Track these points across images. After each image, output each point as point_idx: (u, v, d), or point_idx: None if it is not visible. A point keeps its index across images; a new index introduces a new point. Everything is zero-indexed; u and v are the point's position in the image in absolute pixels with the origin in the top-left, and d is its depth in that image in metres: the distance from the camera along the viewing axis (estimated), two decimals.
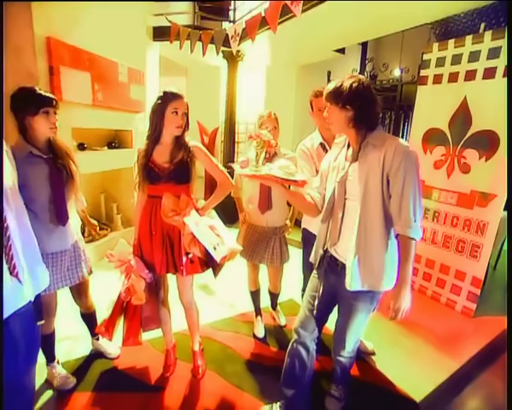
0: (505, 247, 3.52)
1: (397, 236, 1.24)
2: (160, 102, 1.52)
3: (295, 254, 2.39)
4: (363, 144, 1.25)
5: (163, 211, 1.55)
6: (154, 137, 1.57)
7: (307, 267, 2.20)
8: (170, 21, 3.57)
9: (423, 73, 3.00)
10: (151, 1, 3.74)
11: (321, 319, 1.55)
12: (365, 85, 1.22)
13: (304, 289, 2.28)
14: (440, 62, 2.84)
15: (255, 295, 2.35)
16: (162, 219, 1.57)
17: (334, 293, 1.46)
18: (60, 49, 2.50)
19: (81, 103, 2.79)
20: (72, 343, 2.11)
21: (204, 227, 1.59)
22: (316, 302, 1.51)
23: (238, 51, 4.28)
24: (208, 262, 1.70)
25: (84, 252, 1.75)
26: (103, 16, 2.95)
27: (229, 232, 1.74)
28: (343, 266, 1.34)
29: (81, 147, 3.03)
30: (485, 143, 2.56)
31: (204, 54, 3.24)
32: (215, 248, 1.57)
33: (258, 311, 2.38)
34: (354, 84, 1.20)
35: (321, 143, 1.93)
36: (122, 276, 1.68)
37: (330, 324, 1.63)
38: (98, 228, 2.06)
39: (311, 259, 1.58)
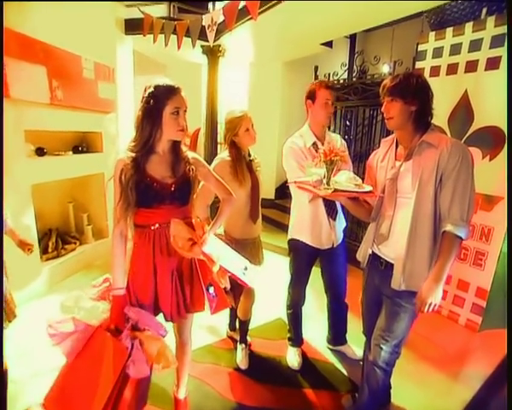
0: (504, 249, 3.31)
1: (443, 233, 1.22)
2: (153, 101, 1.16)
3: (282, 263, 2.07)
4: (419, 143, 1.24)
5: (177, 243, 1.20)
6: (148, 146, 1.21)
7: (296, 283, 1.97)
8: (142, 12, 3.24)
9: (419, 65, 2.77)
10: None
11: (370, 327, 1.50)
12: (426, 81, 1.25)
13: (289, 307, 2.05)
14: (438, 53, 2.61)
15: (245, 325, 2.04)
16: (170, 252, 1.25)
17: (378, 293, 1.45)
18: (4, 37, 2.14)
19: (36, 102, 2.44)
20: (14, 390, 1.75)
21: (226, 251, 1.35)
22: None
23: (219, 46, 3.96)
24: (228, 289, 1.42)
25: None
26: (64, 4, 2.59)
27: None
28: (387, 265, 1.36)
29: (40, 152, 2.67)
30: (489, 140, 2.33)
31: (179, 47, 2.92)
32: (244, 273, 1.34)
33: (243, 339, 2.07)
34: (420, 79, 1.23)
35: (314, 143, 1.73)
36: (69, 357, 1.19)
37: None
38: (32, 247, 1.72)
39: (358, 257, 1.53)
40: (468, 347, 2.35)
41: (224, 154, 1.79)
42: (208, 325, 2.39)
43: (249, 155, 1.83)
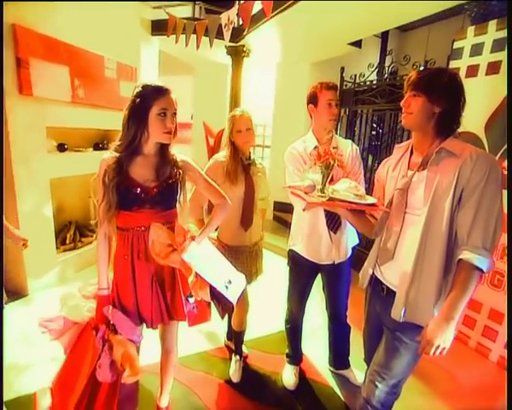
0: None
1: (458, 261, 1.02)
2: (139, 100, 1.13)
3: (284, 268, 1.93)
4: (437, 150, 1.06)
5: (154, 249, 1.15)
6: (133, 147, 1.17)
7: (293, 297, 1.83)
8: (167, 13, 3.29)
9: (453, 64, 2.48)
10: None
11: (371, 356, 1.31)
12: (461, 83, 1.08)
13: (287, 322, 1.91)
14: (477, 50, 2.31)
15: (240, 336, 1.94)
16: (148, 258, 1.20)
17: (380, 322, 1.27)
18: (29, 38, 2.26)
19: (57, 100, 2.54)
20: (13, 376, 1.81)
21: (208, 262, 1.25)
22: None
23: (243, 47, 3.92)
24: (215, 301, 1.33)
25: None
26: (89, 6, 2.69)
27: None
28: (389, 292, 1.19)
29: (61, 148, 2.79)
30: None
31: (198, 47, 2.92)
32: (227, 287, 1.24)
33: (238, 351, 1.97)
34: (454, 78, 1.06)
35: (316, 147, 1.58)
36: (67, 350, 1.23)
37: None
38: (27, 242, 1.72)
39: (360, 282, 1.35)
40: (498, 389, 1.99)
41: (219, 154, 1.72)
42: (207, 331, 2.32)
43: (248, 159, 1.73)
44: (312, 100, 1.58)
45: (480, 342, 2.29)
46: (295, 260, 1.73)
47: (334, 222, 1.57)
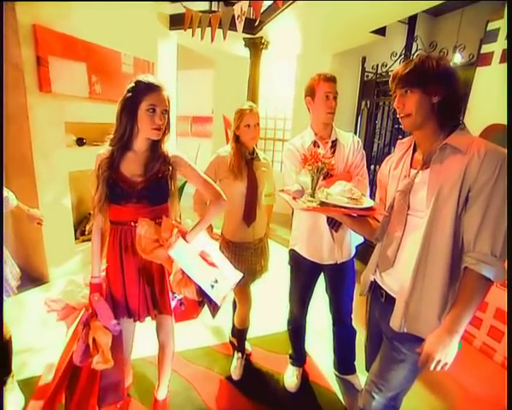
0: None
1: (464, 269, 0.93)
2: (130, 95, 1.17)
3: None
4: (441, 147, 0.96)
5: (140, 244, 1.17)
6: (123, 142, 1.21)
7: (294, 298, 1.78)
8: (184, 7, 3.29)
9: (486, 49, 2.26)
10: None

--------------------------------

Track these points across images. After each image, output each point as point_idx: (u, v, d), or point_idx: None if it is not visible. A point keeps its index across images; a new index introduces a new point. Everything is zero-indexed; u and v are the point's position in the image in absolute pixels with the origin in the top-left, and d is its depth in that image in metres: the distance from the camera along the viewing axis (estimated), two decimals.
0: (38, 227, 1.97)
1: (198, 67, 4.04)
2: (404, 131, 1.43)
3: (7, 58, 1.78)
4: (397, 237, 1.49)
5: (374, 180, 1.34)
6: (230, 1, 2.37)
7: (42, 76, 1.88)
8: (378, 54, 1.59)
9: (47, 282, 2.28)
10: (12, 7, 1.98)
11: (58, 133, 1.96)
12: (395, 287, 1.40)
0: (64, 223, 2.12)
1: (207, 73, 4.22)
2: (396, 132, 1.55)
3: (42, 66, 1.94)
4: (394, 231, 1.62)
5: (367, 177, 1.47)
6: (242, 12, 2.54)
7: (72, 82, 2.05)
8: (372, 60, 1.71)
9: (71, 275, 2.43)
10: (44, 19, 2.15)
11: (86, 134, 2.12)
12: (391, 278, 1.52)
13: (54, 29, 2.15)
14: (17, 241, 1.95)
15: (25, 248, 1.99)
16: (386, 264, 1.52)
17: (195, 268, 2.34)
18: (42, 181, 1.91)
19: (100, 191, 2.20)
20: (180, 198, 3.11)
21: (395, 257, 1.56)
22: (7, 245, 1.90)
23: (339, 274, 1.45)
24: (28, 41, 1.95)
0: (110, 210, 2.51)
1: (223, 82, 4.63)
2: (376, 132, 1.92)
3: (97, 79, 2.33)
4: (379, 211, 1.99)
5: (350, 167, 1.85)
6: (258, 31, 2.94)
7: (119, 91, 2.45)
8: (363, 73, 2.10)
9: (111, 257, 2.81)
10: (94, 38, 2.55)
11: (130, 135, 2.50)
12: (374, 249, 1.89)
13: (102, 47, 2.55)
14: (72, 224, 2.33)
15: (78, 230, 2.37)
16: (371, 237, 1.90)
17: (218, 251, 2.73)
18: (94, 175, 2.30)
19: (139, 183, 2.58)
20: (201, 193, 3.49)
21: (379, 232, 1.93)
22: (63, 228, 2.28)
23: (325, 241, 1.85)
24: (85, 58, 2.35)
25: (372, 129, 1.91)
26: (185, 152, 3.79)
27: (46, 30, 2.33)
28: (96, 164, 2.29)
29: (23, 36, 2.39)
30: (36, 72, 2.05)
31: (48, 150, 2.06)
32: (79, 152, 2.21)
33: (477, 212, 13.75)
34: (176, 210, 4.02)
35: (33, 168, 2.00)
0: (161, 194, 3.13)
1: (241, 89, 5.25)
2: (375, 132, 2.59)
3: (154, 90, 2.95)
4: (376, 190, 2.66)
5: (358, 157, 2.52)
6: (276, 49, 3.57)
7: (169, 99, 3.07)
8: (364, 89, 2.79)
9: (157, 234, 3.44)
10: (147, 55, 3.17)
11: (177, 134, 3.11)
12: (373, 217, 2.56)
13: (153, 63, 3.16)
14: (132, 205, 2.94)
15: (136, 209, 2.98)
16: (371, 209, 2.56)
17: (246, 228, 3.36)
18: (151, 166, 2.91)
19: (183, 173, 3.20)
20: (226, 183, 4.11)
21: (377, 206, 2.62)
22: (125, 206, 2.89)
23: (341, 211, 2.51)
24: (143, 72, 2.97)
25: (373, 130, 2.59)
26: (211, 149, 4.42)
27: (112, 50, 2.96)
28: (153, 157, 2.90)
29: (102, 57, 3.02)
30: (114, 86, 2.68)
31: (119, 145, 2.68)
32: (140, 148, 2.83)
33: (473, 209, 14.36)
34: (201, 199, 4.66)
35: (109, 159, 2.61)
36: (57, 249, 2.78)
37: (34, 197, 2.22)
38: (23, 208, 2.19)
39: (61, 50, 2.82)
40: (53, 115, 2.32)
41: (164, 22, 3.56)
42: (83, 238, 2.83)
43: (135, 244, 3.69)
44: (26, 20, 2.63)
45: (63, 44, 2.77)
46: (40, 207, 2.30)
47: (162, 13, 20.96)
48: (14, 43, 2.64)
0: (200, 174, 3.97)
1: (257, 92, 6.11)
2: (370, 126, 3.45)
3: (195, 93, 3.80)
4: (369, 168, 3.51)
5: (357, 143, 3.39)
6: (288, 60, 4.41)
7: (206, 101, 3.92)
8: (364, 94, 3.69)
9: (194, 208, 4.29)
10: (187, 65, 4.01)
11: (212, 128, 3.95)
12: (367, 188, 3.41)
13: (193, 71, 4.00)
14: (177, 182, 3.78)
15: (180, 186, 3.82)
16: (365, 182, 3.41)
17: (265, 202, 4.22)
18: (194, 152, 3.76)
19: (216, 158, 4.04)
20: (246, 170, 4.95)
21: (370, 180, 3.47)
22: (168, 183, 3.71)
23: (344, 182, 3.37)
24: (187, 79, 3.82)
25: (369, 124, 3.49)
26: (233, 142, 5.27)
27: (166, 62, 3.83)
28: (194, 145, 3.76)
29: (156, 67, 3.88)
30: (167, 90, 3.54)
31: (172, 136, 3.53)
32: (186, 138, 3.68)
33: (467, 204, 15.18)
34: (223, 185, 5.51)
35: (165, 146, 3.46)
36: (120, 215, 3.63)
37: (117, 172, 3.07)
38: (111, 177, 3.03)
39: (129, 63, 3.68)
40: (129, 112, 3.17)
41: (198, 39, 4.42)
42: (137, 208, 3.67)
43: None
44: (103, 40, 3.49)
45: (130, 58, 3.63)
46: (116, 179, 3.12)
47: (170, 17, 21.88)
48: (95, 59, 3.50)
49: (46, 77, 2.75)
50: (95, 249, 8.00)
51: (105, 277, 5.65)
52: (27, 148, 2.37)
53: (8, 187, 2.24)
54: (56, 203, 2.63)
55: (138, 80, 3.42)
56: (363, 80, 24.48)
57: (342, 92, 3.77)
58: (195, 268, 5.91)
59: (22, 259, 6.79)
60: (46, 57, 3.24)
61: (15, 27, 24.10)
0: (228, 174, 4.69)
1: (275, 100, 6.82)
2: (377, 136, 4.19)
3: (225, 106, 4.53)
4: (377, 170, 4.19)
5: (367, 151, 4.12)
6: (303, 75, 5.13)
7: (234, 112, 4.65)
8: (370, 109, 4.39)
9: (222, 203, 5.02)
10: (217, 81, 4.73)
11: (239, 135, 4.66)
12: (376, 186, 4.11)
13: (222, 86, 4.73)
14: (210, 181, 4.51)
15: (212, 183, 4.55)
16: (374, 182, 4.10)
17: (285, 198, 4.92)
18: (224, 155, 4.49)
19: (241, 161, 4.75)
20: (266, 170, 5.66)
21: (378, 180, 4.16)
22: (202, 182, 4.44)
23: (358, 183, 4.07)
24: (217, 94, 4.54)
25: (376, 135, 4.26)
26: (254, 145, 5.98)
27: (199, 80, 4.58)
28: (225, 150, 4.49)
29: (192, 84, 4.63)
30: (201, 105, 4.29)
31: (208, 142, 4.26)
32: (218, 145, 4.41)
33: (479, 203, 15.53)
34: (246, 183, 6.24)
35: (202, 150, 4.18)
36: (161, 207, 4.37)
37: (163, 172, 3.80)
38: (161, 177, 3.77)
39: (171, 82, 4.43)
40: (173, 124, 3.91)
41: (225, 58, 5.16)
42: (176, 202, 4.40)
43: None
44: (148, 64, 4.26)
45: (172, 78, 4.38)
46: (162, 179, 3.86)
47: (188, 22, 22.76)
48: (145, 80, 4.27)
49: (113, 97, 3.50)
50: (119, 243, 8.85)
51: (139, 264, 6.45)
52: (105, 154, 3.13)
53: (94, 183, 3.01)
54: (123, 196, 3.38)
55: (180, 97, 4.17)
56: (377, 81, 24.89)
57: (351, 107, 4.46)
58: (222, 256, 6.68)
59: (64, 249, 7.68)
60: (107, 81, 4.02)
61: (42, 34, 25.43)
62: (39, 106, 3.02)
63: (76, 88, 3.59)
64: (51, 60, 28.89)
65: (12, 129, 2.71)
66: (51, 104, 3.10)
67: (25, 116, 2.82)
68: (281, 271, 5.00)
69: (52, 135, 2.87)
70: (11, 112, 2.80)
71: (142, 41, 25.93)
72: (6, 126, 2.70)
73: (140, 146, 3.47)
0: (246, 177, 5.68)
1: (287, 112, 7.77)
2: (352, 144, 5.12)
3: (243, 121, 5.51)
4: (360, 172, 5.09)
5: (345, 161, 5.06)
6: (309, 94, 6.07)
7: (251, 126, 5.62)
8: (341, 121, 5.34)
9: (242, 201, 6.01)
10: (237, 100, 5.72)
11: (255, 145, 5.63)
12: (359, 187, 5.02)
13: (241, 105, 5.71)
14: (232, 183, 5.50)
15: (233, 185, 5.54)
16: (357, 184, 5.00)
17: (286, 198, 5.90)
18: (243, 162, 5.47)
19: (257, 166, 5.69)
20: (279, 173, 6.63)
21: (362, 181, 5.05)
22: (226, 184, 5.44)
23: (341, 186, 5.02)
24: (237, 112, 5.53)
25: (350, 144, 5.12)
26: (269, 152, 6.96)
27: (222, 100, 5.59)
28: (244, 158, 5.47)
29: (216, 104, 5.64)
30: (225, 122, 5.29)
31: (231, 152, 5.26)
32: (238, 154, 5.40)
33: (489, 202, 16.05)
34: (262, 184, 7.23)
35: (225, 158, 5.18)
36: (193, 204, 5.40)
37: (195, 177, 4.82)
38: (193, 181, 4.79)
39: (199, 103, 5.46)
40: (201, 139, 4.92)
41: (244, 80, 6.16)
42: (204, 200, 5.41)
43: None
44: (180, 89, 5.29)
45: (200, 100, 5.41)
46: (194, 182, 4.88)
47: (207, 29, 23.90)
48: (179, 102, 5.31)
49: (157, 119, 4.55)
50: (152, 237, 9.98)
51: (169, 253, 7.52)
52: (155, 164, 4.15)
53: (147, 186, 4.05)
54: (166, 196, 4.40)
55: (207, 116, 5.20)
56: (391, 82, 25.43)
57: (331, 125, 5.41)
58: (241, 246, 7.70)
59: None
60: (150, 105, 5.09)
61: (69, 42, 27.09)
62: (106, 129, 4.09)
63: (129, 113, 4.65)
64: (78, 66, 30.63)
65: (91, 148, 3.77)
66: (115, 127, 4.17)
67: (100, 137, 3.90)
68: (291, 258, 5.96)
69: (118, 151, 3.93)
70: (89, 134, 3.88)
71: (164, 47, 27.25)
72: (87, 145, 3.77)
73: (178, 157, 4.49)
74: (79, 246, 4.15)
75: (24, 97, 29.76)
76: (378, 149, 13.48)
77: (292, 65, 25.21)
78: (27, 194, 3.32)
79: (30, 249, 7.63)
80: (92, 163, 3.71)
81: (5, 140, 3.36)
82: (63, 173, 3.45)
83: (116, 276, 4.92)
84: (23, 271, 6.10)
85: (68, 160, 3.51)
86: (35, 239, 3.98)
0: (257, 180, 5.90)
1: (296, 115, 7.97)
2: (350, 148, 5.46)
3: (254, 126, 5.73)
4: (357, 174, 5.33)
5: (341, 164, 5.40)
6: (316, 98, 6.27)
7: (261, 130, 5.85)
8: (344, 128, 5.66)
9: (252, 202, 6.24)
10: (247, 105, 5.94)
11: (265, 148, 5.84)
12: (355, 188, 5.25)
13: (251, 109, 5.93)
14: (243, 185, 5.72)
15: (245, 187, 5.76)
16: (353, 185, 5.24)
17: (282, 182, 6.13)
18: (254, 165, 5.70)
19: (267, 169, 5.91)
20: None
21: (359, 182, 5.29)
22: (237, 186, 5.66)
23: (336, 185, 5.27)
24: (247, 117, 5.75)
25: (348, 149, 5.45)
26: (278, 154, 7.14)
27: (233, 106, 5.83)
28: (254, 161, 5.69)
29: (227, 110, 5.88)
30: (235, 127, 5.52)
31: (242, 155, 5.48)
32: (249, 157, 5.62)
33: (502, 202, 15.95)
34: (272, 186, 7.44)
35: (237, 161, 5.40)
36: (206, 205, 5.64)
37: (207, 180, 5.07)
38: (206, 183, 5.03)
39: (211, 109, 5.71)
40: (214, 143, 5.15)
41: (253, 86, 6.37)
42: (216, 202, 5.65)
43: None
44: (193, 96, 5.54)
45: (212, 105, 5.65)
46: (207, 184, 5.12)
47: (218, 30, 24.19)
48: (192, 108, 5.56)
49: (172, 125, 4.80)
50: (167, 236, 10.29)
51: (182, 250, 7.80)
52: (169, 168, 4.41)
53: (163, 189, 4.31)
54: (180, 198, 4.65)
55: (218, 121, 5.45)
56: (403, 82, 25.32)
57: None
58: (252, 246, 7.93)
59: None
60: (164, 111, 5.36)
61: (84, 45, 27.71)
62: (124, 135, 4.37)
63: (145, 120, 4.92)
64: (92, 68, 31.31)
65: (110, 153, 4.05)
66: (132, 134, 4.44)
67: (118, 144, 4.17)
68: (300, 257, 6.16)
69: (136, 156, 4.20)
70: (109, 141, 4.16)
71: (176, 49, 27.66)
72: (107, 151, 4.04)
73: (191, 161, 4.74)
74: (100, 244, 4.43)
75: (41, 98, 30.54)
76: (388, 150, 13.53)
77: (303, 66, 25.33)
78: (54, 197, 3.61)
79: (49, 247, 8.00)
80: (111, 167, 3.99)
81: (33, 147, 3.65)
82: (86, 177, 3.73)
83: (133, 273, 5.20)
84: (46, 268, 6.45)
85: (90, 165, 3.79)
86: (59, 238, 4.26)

--------------------------------

* _EXERCISE DIRECTIONS_
Among the entries above, locate the lines containing "15: (25, 248, 1.99)" and "23: (339, 274, 1.45)", and transcribe exactly those two lines and all lines between.

* _RESPONSE BOX_
15: (25, 248, 1.99)
16: (386, 264, 1.52)
17: (195, 268, 2.34)
18: (42, 181, 1.91)
19: (100, 191, 2.20)
20: (180, 198, 3.11)
21: (395, 257, 1.56)
22: (7, 245, 1.90)
23: (339, 274, 1.45)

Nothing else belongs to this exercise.